Be assured that many women with gestational diabetes go on to deliver healthy babies. Managing the condition well and keeping the glucose levels within the desired target range will reduce the risk of any complications related to gestational diabetes, and contribute to a healthy pregnancy and a healthy baby.
The condition can be controlled through suitable lifestyle changes, such as having a healthy diet and incorporating physical activities, and if necessary, by adding medications.
Does this mean I can no longer eat ice cream?
You don’t have to completely deny yourself of sweet treats like ice cream. The key is to enjoy them in moderation, and to exercise portion control. For example, you can have a small scoop of ice cream once in a while.
But, it is always recommended that you do not have desserts like ice cream on an empty stomach, as the sugar gets absorbed faster into your bloodstream causing a spike in your glucose levels. Having frozen low-fat yoghurt is another good alternative to ice cream.
How about bubble tea?
Everyone – not just pregnant mums, or those with gestational diabetes – should limit their intake of drinks with added sugar, such as bubble tea or sodas. Such drinks are considered “empty calories” as they add significantly to your caloric intake, but do not contain any nutrients. All these excess calories you consume can lead to weight gain and adversely impact on your blood glucose levels.

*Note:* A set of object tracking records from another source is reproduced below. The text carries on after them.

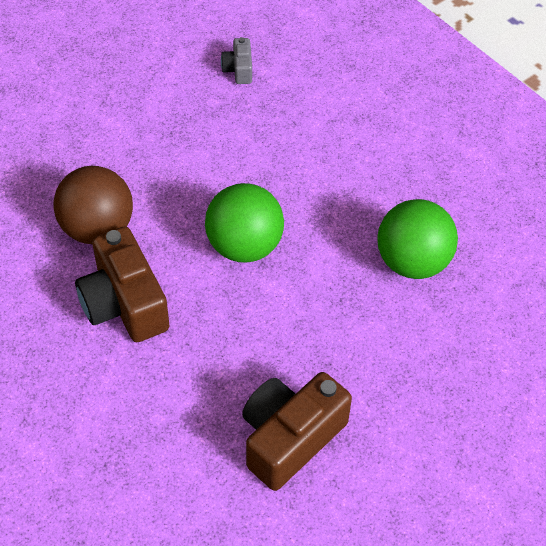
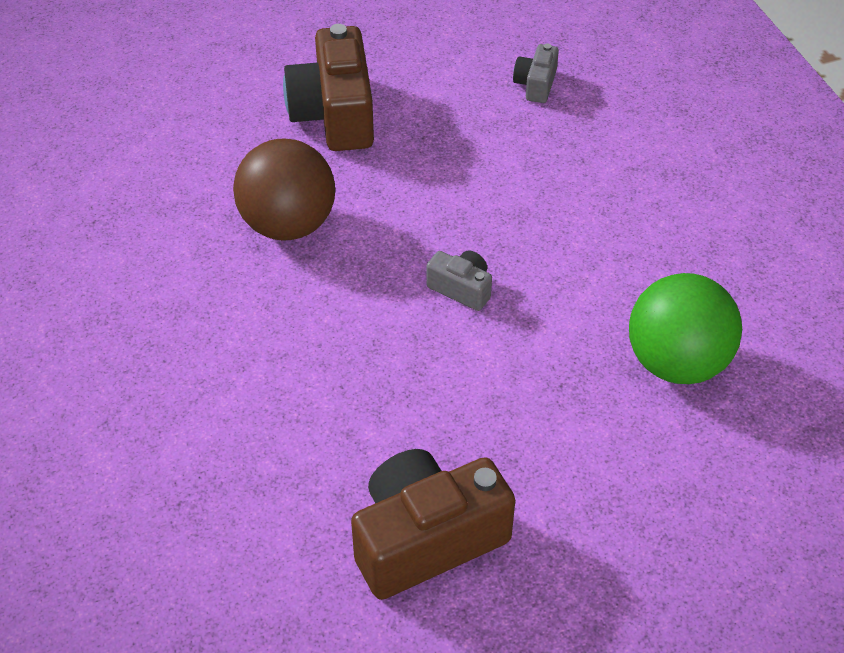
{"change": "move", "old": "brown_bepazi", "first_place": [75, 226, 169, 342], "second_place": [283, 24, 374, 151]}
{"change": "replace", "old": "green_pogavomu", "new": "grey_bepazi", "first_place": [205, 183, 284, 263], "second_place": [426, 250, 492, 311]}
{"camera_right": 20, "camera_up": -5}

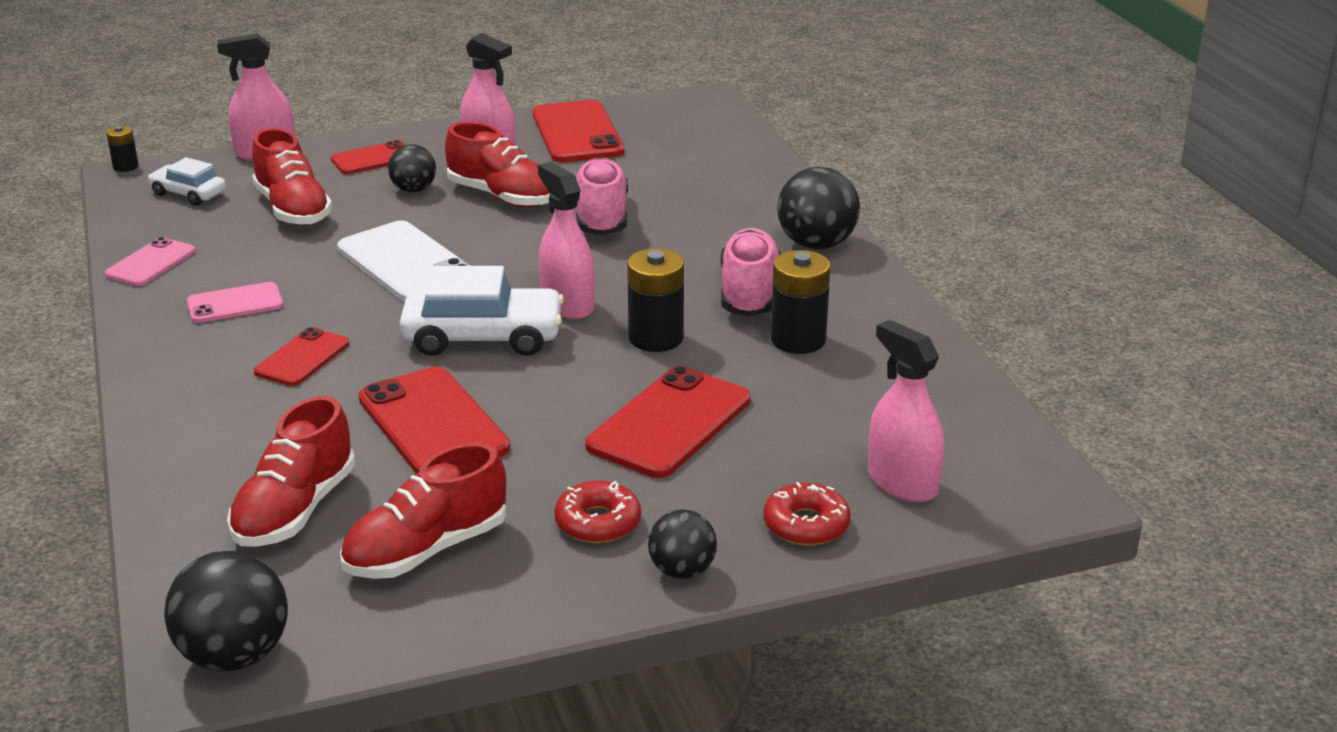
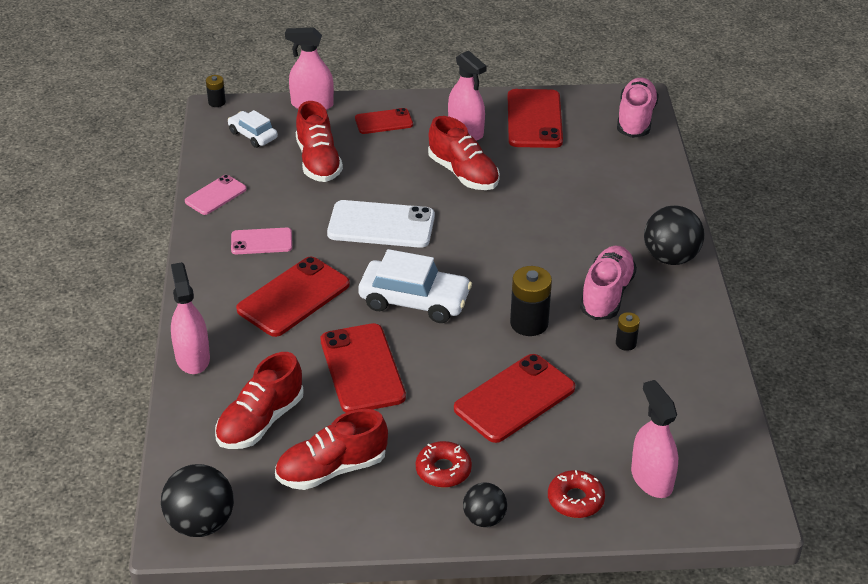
{"change": "resize", "old": "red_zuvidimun", "first_place": [254, 327, 349, 386], "second_place": [236, 257, 350, 337], "factor": 1.72}
{"change": "rotate", "old": "white_zuvidimun", "first_place": [337, 220, 470, 302], "second_place": [327, 200, 435, 248], "degrees": -60}
{"change": "delete", "old": "black_pogavomu", "first_place": [388, 144, 436, 192]}
{"change": "move", "old": "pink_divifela", "first_place": [538, 162, 595, 320], "second_place": [171, 262, 210, 374]}
{"change": "move", "old": "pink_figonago", "first_place": [576, 157, 628, 235], "second_place": [617, 78, 659, 138]}
{"change": "resize", "old": "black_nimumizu", "first_place": [771, 250, 831, 354], "second_place": [616, 312, 640, 351], "factor": 0.54}
{"camera_right": 15, "camera_up": 10}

The recommended amount of added sugar per day is no more than eight to 11 teaspoons. This includes sugar which may be found in different foods and drinks, such as cakes, pastries, spreads, coffee and cereals.

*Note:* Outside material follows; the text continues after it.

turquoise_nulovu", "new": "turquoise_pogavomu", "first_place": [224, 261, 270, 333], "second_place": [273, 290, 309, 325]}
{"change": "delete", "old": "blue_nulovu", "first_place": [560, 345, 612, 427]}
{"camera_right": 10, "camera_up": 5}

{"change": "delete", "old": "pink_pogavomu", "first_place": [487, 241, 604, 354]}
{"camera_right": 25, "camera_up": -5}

Regular bubble tea is quite high in added sugar, and you can easily hit or exceed your daily recommendation with just one drink! A medium-sized 500ml bubble milk tea with pearls and full amount of sugar has approximately eight teaspoons of sugar and 335 calories. The larger 700ml size has about 11 teaspoons of sugar and 470 calories.
Bubble teas and other sweetened drinks should thus be consumed in moderation. Here are some strategies you can try to cut down on your calorie consumption if you like to take bubble tea:
- Choose the smallest cup available and ask for less sugar (30 per cent or below)
- Go for no topping
- Limit to one drink per week
- Have only half the drink and share it with someone so you don’t feel compelled to finish all of it
What other diet changes should I make?
Choose high-fibre carbohydrate foods more often as these tend to be digested more slowly, causing a slower and lower rise in blood glucose levels. Some examples are wholegrain bread, brown rice, wholemeal pasta, oats and wholegrain cereals.

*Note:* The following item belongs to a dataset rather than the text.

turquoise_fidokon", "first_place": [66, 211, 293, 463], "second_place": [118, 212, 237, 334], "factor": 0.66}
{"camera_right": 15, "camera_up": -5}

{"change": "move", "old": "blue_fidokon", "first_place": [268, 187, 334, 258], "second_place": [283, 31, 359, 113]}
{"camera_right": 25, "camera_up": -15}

Control your intake of carbohydrate foods and spread them evenly throughout the day. Larger portions of carbohydrates will cause larger increases in blood glucose levels.
Instead of snacking on high-sugar or carbohydrate foods, have healthier protein- or calcium-based nutritive snacks in between meals. For example, you can take low-fat cheese slices, eight to 10 pieces of unsalted nuts, low-fat yoghurt, beancurd (without syrup), soybean milk (unsweetened, or with less sugar) and hard-boiled egg.
How about physical activities?
Try walking for 30 minutes after a meal, or doing low-impact exercises suitable for pregnancy, such as swimming. Regular exercise and physical activities can improve blood glucose levels by promoting muscle uptake of glucose and helping to maintain a healthy weight.